The first requirement is that NaaS has to look like IP to all network users and devices.  Whatever is done has to be done without requiring upgrades to existing technologies that connect, for the obvious reason that if changes were required there’s little chance NaaS could bootstrap into today’s online world.

Requirement number two is that NaaS has to be session-aware and apply policies for handling and connectivity based on that awareness.  Otherwise, it doesn’t move the ball in any of the areas where pure IP falls short.

Number three on our requirements list is that NaaS has to provide an effective, efficient, and scalable means of defining, storing, and applying policies.  It has to avoid being weakened by any barriers to creating connectivity control.
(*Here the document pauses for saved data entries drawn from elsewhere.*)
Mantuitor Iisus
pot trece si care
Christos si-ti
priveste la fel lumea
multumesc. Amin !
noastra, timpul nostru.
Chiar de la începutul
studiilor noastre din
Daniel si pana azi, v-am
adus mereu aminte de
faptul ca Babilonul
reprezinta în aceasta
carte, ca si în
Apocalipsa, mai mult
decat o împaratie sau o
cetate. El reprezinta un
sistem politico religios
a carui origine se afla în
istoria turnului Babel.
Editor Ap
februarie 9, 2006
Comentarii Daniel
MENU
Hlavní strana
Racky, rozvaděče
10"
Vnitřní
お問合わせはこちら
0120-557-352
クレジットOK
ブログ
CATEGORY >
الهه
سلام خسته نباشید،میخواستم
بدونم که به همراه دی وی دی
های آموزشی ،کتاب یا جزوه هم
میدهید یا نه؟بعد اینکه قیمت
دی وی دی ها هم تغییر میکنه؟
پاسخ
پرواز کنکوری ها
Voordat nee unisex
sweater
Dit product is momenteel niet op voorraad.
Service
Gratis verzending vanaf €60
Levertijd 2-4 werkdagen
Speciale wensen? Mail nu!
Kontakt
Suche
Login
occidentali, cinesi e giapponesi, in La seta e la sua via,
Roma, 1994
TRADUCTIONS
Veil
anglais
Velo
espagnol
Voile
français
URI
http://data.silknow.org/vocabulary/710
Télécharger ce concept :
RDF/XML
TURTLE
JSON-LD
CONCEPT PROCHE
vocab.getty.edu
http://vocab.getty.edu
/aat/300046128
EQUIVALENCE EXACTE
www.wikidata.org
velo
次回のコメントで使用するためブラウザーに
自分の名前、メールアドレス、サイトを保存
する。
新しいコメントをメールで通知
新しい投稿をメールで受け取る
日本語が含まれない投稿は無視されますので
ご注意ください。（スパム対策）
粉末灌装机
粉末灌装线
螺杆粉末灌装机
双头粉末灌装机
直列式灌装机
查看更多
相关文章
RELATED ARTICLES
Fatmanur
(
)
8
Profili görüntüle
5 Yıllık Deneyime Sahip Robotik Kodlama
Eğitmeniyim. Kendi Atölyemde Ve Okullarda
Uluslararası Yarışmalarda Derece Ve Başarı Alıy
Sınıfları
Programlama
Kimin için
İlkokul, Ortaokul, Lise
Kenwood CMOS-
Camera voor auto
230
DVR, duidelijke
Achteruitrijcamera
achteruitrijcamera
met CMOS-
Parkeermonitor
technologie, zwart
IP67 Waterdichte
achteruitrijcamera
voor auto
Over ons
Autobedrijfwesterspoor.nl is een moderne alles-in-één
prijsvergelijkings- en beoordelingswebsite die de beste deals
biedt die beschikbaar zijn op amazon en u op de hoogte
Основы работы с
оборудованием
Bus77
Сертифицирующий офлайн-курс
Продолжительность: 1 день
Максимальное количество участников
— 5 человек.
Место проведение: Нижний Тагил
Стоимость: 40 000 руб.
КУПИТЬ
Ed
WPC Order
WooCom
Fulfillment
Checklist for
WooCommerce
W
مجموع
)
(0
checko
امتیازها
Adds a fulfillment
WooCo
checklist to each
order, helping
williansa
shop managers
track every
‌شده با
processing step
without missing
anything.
The last of these three is the most difficult to achieve.  We already have at least one implementation of SD-WAN (128 Technology) that fits the first two.  While that implementation has successfully been scaled to corporate VPN size, it’s not been tried yet at the scale of a public carrier.  We also need to accept the fact that public carriers would probably not adopt a proprietary model without some resistance, so it would be ideal if we had an open definition of policy exchange.  We already have standards for policy control and enforcement points (PCP and PEP), so it’s probably not rocket science to provide an adapting technology to utilize them, or to implement them directly.

There’s still one question, though, which is whether NaaS could also be supported at the network level rather than via a form of IP (real or virtual) overlay.  It doesn’t seem likely that sessions could be mapped at Internet scale all the way through from end to end, no matter how transport infrastructure evolves, but that’s really not necessary.  In most cases, congestion is going to be encountered near to the edge, and often right at the service demarcation.  Probably, the most that would need to be done at the IP level is to provide QoS- and security/compliance-specific pathways, which isn’t far from what network slicing in 5G is supposed to do.  It will be interesting to see if Juniper, both a router vendor and new acquirer of 128 Technology, will do in this area.  Or what their competitors might do.

There’s still a lot of work to be done on NaaS if we’re to advance it from where we are today, but we’ve come a long way in the right direction.  If networking is truly to be a service, it’s essential that we be able to classify traffic according to the relationships between users and resources.  That step has now been taken, and it’s going to be very interesting to see where we go next.